■ Your instructions
Quote verbatim every line in the records below, from the line containing "2° premio: 1" through the end of the records, including both ends.

+-------+

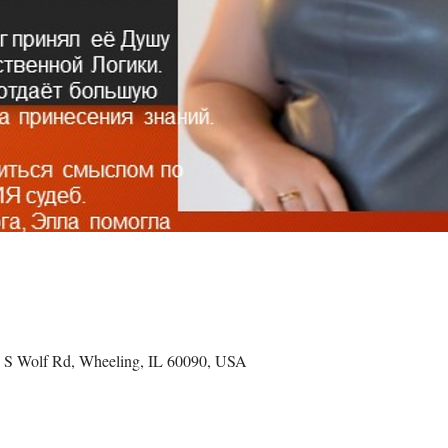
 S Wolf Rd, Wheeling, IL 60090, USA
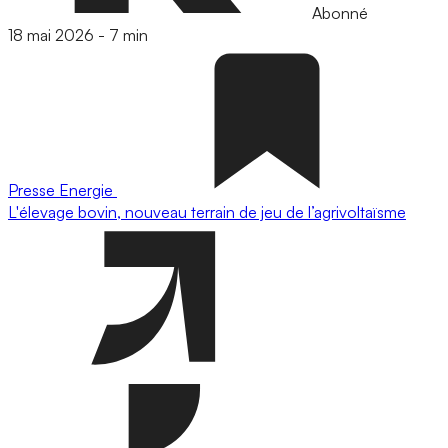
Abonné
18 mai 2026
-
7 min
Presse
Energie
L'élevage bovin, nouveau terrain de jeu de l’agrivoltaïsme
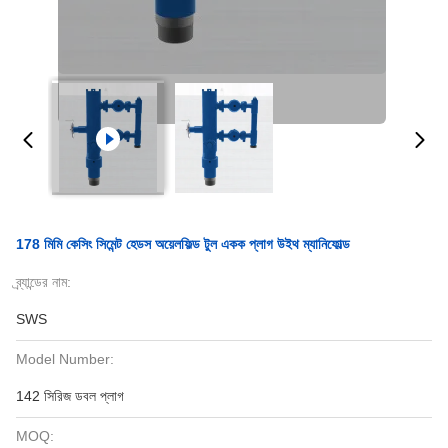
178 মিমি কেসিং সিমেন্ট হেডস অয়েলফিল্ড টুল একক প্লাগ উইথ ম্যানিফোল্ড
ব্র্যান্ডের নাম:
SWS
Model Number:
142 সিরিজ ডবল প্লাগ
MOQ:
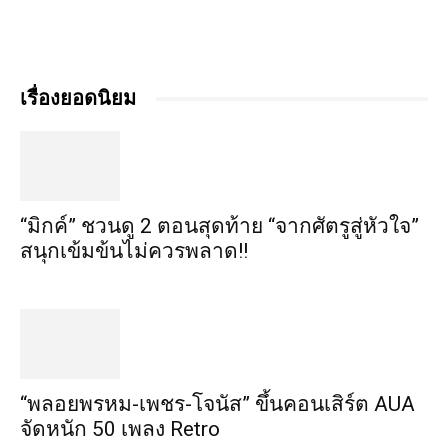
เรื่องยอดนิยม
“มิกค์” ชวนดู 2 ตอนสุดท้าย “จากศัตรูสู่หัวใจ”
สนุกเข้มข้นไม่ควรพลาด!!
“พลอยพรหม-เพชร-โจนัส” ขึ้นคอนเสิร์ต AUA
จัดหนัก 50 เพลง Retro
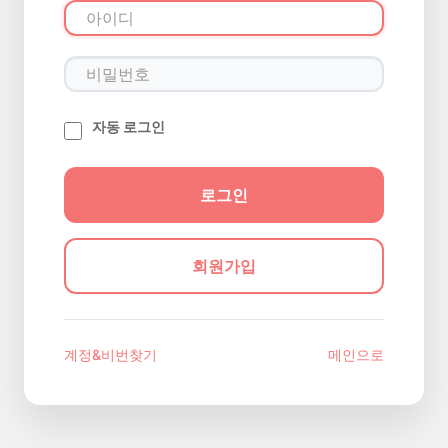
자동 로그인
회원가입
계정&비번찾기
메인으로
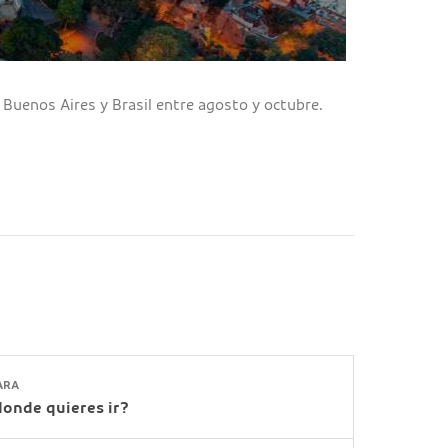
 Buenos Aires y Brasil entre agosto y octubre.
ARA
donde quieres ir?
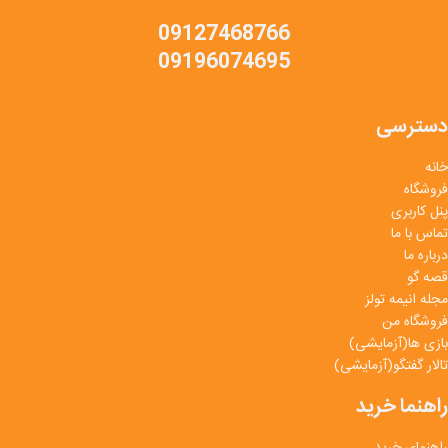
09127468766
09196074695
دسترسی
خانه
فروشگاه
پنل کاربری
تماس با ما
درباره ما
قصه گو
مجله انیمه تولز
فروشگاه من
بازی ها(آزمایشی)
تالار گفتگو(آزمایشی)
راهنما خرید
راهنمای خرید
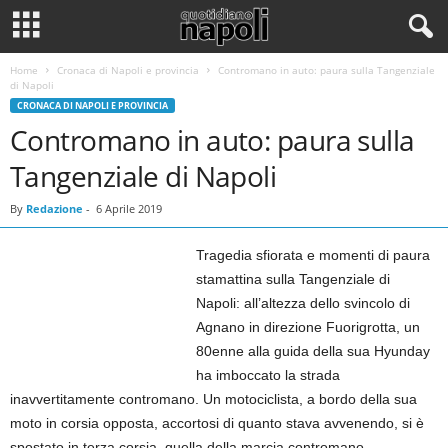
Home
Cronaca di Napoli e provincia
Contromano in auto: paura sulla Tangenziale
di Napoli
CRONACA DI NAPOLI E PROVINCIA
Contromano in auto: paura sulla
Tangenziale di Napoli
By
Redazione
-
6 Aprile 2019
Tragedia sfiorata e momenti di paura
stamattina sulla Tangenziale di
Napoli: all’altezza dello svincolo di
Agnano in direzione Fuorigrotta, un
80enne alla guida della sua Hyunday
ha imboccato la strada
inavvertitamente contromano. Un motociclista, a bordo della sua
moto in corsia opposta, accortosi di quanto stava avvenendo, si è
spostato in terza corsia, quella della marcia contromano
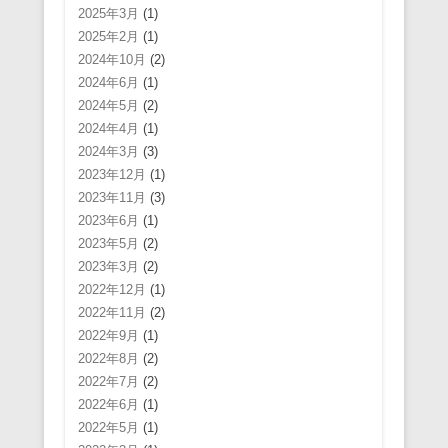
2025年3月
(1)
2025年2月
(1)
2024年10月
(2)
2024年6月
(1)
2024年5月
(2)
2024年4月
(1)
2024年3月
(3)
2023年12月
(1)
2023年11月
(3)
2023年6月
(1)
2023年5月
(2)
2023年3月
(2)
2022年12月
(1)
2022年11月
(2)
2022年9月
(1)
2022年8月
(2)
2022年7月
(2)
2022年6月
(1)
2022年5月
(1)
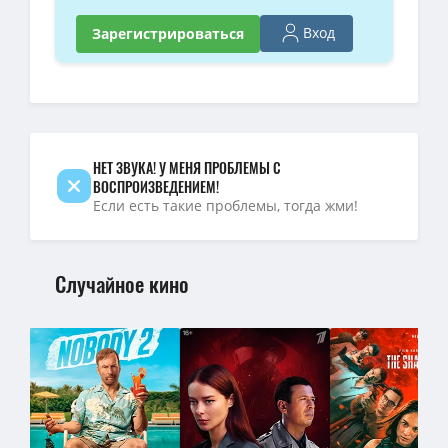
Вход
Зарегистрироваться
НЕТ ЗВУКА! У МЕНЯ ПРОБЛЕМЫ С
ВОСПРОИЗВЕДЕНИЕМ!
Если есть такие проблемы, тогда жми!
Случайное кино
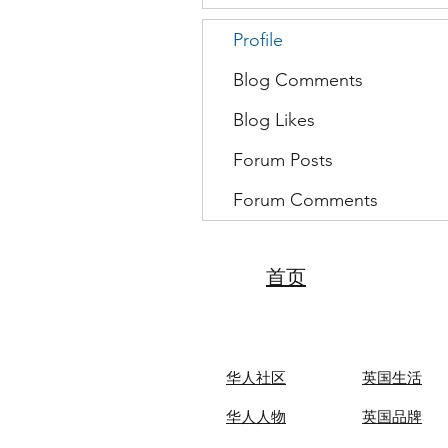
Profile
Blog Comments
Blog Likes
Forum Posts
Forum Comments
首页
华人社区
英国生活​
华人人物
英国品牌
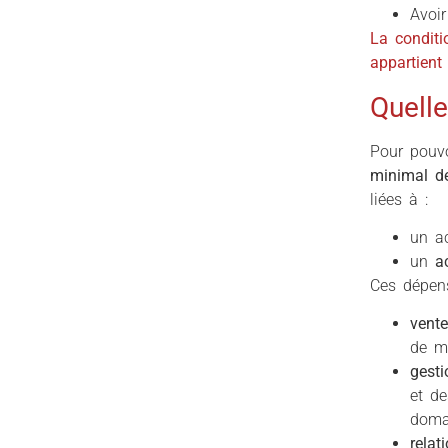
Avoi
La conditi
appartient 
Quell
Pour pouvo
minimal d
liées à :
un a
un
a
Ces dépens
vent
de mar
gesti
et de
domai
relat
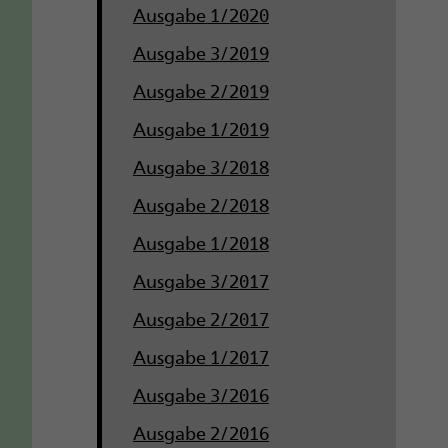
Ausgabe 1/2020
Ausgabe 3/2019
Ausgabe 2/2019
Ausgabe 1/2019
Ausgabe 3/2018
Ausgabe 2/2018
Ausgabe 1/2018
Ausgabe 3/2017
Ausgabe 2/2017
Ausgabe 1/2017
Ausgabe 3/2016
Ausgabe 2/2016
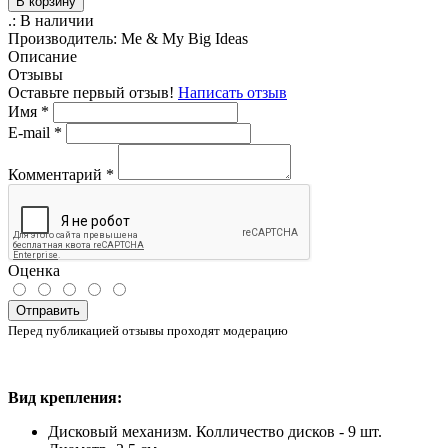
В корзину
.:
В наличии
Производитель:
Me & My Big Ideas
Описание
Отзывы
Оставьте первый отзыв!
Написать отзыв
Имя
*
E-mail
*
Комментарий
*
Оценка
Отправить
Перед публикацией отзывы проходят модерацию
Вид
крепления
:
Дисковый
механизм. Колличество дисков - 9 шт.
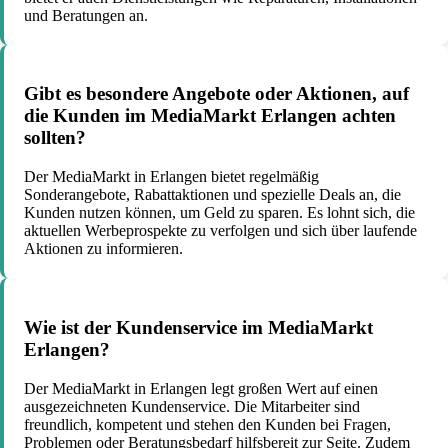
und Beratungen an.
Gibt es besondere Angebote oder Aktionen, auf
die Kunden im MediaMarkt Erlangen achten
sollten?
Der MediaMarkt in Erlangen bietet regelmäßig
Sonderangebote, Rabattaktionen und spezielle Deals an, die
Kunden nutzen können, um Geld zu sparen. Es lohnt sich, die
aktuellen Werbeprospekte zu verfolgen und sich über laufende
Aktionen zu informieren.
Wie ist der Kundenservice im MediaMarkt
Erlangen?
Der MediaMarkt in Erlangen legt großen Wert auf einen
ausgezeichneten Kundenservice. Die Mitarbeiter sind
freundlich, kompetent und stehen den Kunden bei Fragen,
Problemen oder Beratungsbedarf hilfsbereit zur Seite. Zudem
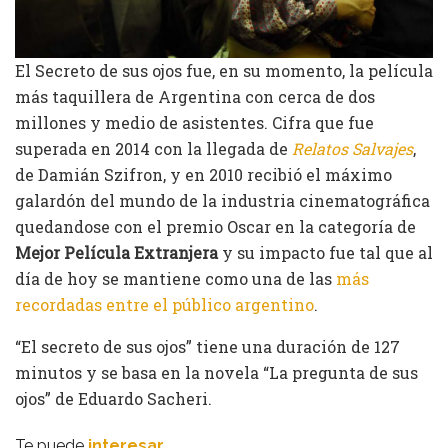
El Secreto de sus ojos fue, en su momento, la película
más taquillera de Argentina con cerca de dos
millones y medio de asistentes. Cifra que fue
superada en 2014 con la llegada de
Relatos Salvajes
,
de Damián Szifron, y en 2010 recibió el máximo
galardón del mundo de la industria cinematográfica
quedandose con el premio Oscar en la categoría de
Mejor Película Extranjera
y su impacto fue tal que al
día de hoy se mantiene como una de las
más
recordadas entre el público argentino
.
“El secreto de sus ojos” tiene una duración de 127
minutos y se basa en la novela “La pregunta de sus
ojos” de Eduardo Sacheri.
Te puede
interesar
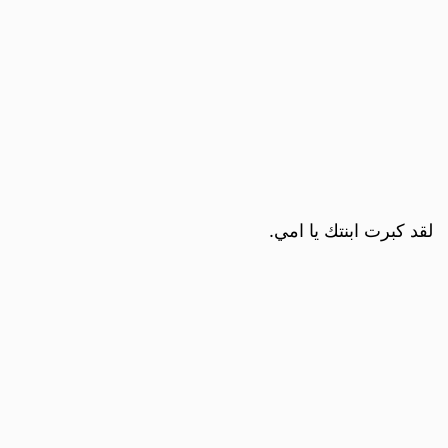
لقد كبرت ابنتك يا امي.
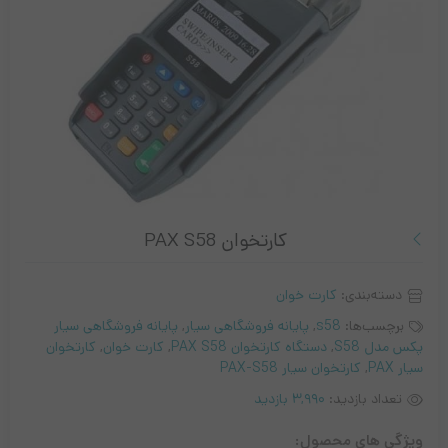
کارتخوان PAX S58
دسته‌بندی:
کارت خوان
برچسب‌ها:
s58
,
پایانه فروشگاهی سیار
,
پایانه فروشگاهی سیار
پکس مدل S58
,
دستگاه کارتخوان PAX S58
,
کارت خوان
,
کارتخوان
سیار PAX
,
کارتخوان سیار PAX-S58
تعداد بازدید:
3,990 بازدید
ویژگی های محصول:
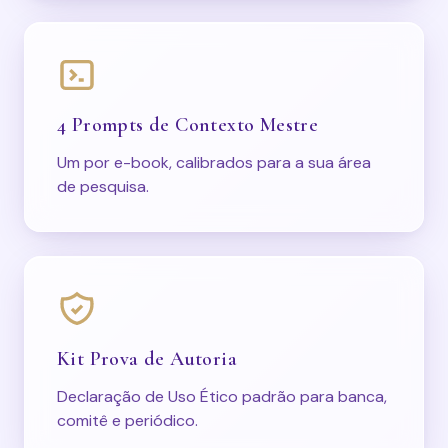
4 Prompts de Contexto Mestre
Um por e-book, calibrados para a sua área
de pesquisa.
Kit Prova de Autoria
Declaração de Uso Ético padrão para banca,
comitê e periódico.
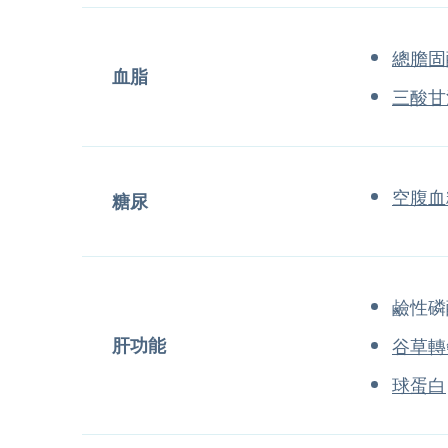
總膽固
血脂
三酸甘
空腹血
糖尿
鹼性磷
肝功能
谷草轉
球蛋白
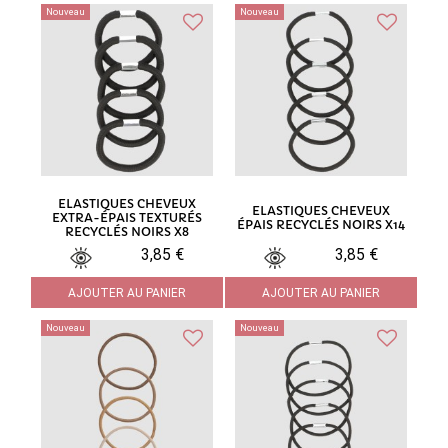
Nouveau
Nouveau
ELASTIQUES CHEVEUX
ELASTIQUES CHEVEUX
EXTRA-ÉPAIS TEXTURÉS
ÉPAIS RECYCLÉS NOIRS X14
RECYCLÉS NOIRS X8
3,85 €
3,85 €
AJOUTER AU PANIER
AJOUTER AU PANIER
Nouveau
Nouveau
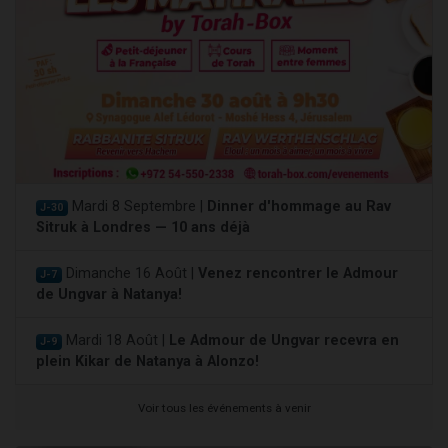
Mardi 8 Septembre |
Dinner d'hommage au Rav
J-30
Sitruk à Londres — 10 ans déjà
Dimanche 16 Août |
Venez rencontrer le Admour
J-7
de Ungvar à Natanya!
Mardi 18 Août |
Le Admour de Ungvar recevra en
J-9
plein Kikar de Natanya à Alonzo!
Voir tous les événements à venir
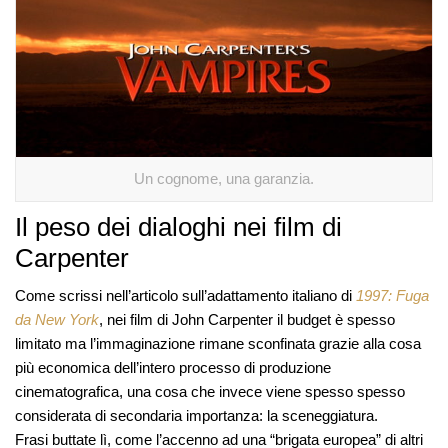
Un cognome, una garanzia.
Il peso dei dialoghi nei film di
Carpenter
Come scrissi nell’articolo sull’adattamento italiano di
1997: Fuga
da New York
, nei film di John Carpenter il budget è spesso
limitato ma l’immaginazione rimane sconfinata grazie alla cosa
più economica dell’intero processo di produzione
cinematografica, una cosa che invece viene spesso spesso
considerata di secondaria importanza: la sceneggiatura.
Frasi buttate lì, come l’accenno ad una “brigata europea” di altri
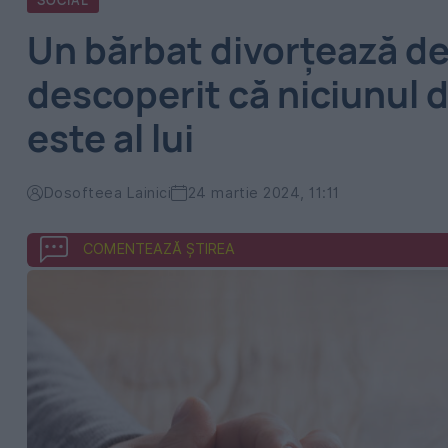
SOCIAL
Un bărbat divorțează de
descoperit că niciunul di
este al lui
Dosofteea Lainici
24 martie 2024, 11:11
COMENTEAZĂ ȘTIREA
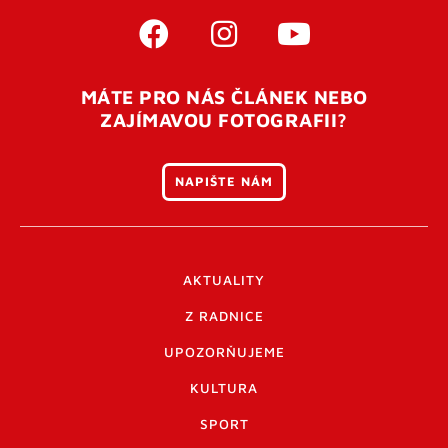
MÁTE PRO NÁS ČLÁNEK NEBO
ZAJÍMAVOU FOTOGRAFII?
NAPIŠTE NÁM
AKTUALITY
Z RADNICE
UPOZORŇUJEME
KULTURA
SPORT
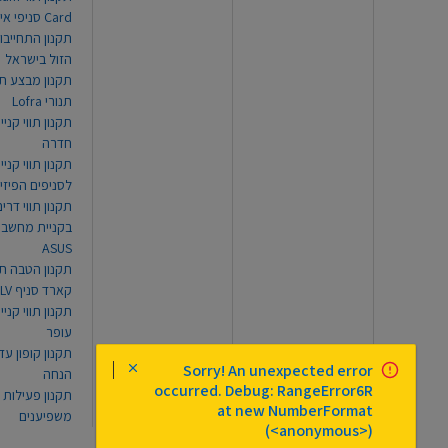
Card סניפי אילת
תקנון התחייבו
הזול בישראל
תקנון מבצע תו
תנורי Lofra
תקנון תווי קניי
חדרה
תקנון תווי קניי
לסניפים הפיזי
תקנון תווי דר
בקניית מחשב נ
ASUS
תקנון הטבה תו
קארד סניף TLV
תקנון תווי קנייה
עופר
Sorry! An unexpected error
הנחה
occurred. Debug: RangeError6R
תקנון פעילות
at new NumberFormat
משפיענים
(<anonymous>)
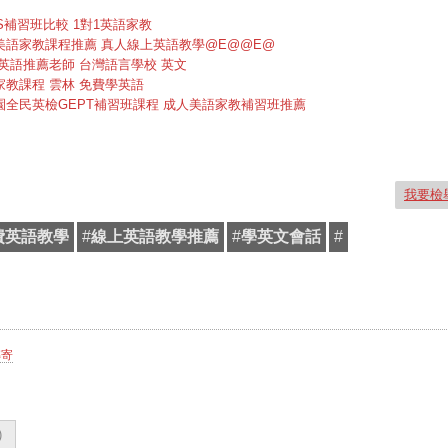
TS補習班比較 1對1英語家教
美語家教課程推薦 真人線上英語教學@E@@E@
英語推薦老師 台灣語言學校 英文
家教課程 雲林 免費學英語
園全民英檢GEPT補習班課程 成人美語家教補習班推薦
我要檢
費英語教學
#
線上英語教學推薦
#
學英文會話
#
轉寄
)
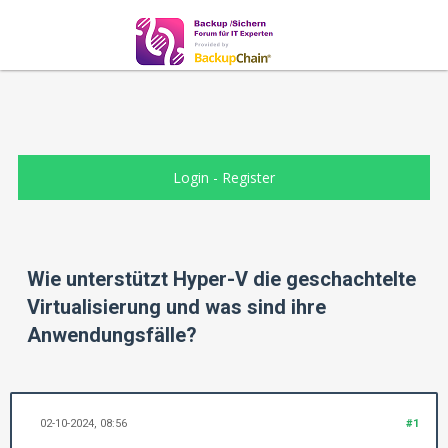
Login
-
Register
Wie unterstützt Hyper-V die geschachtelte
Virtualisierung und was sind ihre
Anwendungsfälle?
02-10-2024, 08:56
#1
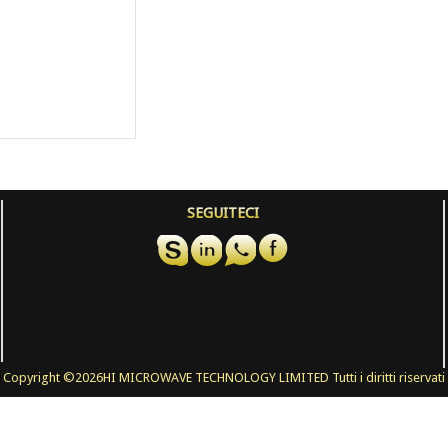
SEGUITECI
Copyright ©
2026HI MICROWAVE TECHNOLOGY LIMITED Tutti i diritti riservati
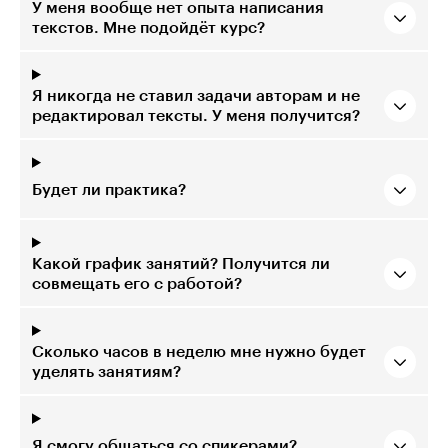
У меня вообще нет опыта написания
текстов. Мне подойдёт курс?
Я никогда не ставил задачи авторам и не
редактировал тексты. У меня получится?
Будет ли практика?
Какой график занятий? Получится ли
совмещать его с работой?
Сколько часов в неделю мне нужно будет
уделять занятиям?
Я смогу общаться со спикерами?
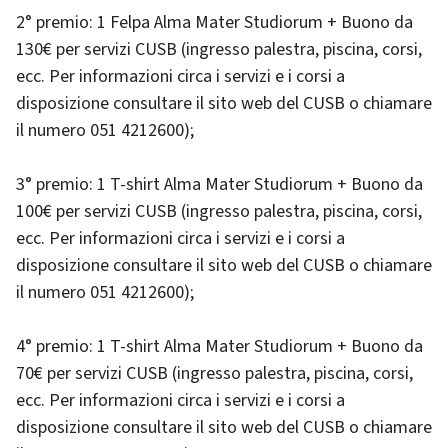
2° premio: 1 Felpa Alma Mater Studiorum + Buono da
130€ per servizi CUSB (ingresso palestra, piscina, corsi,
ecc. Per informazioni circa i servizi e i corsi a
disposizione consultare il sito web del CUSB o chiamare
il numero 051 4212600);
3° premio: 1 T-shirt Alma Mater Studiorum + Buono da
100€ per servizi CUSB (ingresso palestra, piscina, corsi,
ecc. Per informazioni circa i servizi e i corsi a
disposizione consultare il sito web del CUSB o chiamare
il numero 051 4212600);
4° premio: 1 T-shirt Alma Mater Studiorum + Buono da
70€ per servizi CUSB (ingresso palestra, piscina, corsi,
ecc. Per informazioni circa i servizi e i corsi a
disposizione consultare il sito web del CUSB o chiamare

+-------+

■ Problem solution
2° premio: 1 Felpa Alma Mater Studiorum + Buono da
130€ per servizi CUSB (ingresso palestra, piscina, corsi,
ecc. Per informazioni circa i servizi e i corsi a
disposizione consultare il sito web del CUSB o chiamare
il numero 051 4212600);
3° premio: 1 T-shirt Alma Mater Studiorum + Buono da
100€ per servizi CUSB (ingresso palestra, piscina, corsi,
ecc. Per informazioni circa i servizi e i corsi a
disposizione consultare il sito web del CUSB o chiamare
il numero 051 4212600);
4° premio: 1 T-shirt Alma Mater Studiorum + Buono da
70€ per servizi CUSB (ingresso palestra, piscina, corsi,
ecc. Per informazioni circa i servizi e i corsi a
disposizione consultare il sito web del CUSB o chiamare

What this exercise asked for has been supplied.